How to Build a Random Forest Model with Important Features in Sklearn

02.28.2021

Intro

In a previous article, we learned how to find the most important features of a Random Forest model. In practice it is often useful to simplify a model so that it can be generalized and interpreted. Thus, we may want to fit a model with only the important features. In this article, we will learn how to fit a Random Forest Model using only the important features in Sklearn.

Building a Model with Important Features

To build a random forest model with only important features, we need to use the SelectFromModel class from the feature_selection package. We create an instance of SelectFromModel using the random forest class (in this example we use a classifer). We also specify a threshold for "how important" we want features to be. All features less than .2 will not be used.
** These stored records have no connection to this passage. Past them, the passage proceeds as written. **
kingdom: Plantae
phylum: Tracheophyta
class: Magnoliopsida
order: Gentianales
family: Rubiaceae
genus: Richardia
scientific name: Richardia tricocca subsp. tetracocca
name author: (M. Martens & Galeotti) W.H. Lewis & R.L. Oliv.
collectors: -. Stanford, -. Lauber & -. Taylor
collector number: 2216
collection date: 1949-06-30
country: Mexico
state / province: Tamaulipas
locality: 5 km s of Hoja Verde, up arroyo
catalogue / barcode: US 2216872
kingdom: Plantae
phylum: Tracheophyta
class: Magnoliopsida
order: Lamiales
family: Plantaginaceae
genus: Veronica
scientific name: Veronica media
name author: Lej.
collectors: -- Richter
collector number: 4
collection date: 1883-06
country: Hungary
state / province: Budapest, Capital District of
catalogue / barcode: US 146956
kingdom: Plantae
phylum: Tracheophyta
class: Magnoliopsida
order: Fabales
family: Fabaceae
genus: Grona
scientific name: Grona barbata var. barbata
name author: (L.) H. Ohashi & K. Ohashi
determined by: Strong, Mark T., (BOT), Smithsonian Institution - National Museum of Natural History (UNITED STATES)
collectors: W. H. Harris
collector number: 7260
Next, we apply the fit_transform to our features which will filter out unimportant features. Finally, we fit a random forest model like normal using the important features.

from sklearn.ensemble import RandomForestClassifier
from sklearn import datasets
from sklearn.feature_selection import SelectFromModel

iris = datasets.load_iris()
features = iris.data
target = iris.target

randomforest = RandomForestClassifier()

selector = SelectFromModel(randomforest, threshold=0.2)

importantFeatures = selector.fit_transform(features, target)

model = randomforest.fit(importantFeatures, target)